1996 Telecom law may be revised

Here is an excellent article on the growing movement in Washington to take another look at the 1996 Telecom Deregulation Act. There is growing agreement that a) the law worked poorly, if at all, and b) it's now beginning to make things much worse.

Unlikely advocates are emerging to support new legislation. The phone companies want to get into the TV business, which was formerly the exclusive playground of the cable companies. The phone companies are going to go straight to Internet TV. They can do this because more people are tossing dial up over the side of the boat every day and signing up for broadband. And the protocols for delivering video have improved immensely over the past several years. Broadband can deliver TV, at least in a limited way, but the phone companies have realized it is their only way out of the mess they are in--free or very low cost phone service via VoIP is killing them.

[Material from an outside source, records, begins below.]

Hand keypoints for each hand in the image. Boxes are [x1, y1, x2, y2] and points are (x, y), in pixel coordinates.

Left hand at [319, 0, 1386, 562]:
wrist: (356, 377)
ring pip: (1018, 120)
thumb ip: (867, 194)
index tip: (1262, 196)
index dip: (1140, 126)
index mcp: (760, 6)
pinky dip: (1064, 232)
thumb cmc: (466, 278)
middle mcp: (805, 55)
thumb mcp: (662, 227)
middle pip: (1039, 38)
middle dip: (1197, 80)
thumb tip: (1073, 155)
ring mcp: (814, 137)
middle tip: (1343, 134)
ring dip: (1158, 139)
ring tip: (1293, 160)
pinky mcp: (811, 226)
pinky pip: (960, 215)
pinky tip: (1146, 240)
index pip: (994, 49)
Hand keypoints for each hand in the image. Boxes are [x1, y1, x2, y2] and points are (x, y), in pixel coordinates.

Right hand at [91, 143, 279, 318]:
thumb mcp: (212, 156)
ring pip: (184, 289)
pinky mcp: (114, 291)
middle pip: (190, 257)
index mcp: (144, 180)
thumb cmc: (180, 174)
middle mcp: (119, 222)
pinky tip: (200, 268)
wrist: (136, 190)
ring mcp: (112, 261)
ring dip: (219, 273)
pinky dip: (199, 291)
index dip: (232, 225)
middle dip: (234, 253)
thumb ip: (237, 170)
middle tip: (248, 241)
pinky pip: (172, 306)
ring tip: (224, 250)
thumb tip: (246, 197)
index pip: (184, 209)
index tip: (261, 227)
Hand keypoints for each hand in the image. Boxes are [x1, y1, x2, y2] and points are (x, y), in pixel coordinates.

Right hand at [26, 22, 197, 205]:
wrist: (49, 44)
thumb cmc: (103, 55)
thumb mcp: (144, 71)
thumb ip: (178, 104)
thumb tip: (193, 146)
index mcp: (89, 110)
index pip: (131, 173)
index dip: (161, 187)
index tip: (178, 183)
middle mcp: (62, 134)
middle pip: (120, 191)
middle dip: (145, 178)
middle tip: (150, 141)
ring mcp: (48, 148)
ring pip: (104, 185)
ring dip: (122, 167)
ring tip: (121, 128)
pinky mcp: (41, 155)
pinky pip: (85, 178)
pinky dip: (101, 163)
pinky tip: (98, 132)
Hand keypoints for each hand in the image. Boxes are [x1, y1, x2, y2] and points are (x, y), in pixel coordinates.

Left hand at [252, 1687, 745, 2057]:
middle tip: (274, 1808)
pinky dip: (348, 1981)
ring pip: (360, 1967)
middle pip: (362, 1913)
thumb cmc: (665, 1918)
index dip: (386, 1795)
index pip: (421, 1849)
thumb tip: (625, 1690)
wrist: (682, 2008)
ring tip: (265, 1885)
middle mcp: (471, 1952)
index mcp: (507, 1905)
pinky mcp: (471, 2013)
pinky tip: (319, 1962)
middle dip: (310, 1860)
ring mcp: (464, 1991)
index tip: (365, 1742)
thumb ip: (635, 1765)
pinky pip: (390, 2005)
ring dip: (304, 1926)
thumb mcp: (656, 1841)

The cable companies always tend to be a bit behind, which is pretty damning when you think about it. Would you want to claim you are almost as forward thinking as the phone company? The cable companies want to get into the telephony business, and already claim to have millions of customers. This is a bad direction to head because as I just said, the phone business is dead on the vine. The cable companies have decided to pick some very rotten fruit.

The '96 Telecom Act complicates all this tremendously because the government, in '96, treated TV and telephony differently. Today, both those services are just a stream of electrons shooting down the broadband pipe. It's absurd to view telephony as something deserving of special regulation and a pile of really dumb taxes.

Communities lack a strong, clear voice in Washington, although a few legislators realize this is important stuff. The really smart thing to get rid of the FCC entirely, but there are too many sacred cows who depend on complex rules and complicated taxes. It's hard to know what the current administration will do; when free markets and special interest business monopolies collide, the results are not often pretty.

The phone and cable companies are attacking on all fronts. They are pouring millions into state level lobbying efforts to keep communities from controlling their own future. And the Washington monopoly lobbyists are surely working overtime to keep things hideously complicated--that makes it more difficult for small, nimble Knowledge Economy companies to compete with firms that spend hundreds of millions on lawyers.

This is no kerfuffle by any means; this is a major mess that hits every community in America right between the economic development eyeballs.